A falsa equivalência é falácia (leia-se: uma tanga para alimentar borregos) que delicia os pulhas. Estamos sempre a levar com ela. Se calha falarmos de Hitler, o pulha vai logo buscar Stalin alegando que fez igual ou pior. O objectivo é defender Hitler e o nazismo. Se calha falarmos da violência dos racistas, o pulha vai logo buscar os episódios em que os anti-racistas agrediram alguém nas suas manifestações contra o racismo. O objectivo é defender os racistas e o racismo. Se calha apontarmos o dedo para um juiz que se acha superior à Lei, o Ricardo Costa vem logo a correr para avisar a malta de que o culpado é outro juiz, o que defende a Lei em nome do Estado de direito democrático e dos direitos individuais dos cidadãos. O objectivo é defender um magistrado instrumental para a oligarquia e atacar um outro que ameaça expor a farsa e o processo político que originou e conduziu a Operação Marquês.
Exagero? É ouvir este génio da análise pulhítica: Caso EDP. “O que estamos a assistir é uma guerra pública entre dois juízes”
Há nisto uma faceta maravilhosa de desplante e acefalia. É a insistência desta infeliz figura em mostrar o seu processo mental. Que consistiu em delirar, é o próprio que o confessa: “Uma boa parte da conferência de imprensa foi direcionada ao juiz Carlos Alexandre”. Ou seja, o ás do jornalismo “sick” ouviu Ivo Rosa a descrever a desvairada complexidade do que Rosário Teixeira montou, e de como não seria justo para ninguém, arguidos e a própria Justiça, ter de decidir no prazo dos 10 dias regulamentares, e pensou “Hum… este gajo está a querer ser isento e respeitador dos principais direitos e interesses em jogo, está a querer fazer o mais zeloso trabalho que for humanamente viável, está a tentar chegar à melhor justiça possível sem se deixar condicionar pela colossal pressão política, mediática e popular à volta do caso judicial mais importante de sempre na democracia portuguesa … então, só pode estar a atacar o Carlinhos!”
Do muito que se poderia dizer sobre este pulha, o qual foi para a TV avisar todos os magistrados para acabarem com as denúncias do populismo judicial sob pena de entrarem na lista dos inimigos do superjuiz, vou só agarrar no que me parece mais odorante da latrina em que transformou o seu papel público: “Ivo Rosa gosta de destruir e duvidar sistematicamente, e na minha opinião exageradamente, do que o Ministério Público lhe apresenta.
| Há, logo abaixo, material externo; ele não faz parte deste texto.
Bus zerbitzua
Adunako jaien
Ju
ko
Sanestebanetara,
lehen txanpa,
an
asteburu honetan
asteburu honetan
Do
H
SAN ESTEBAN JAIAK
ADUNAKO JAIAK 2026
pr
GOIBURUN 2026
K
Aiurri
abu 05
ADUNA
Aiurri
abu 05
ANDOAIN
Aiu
Um defende demasiado, se quisermos, os direitos da defesa, Ivo Rosa. O outro não protege assim tanto os direitos da defesa, Carlos Alexandre.“. Portanto, Ivo Rosa, cuja suposta função é a de ser o juiz dos direitos e garantias dos arguidos perante a acção e poderes do Ministério Público, acaba denunciado como vilão pelo director-geral de informação do grupo Impresa devido à sua má vontade “sistemática” (??) contra os coitados dos procuradores que lhe chegam já com as condenações prontas a transitar em Cofinado. O outro, que calha também ter como suposta função constitucional a defesa dos direitos e garantias dos arguidos, já se está um bom bocado (sistematicamente, talvez?) a cagar para os direitos da defesa, se é que ele admite que tenha algum direito, o que recolhe a aprovação do director-geral de informação do grupo Impresa.
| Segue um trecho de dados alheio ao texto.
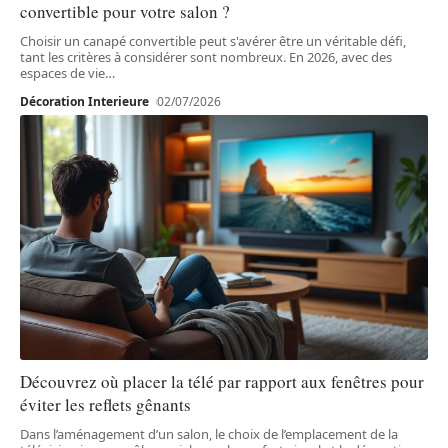
convertible pour votre salon ?
Choisir un canapé convertible peut s'avérer être un véritable défi,
tant les critères à considérer sont nombreux. En 2026, avec des
espaces de vie
…
Décoration Interieure
02/07/2026
Découvrez où placer la télé par rapport aux fenêtres pour
éviter les reflets gênants
Dans l’aménagement d’un salon, le choix de l’emplacement de la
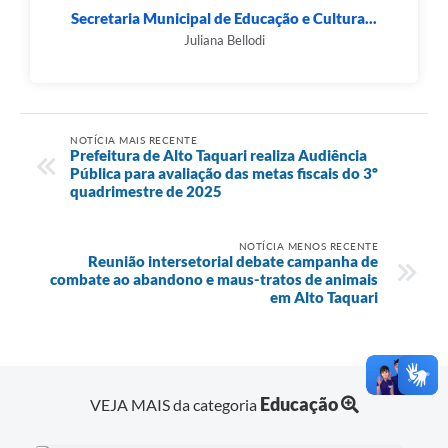
Secretaria Municipal de Educação e Cultura...
Juliana Bellodi
NOTÍCIA MAIS RECENTE
Prefeitura de Alto Taquari realiza Audiência
Pública para avaliação das metas fiscais do 3º
quadrimestre de 2025
NOTÍCIA MENOS RECENTE
Reunião intersetorial debate campanha de
combate ao abandono e maus-tratos de animais
em Alto Taquari
Educação
VEJA MAIS da categoria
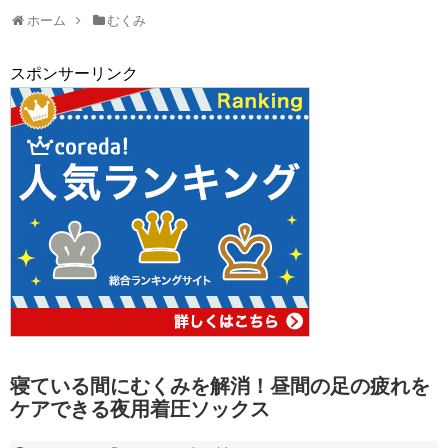
ホーム
むくみ
スポンサーリンク
寝ている間にむくみを解消！昼間の足の疲れを
ケアできる夜用着圧ソックス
Não seria impecável podermos assistir a uma qualquer exposição, nem que fosse por escrito num papel de embrulho com nódoas, deste senhor onde ele justificasse o que diz sobre Ivo Rosa – sem contraditório – no império mediático do militante nº 1 do PSD? Mais rapidamente chegará a notícia de o Inferno ter congelado do que tal dia.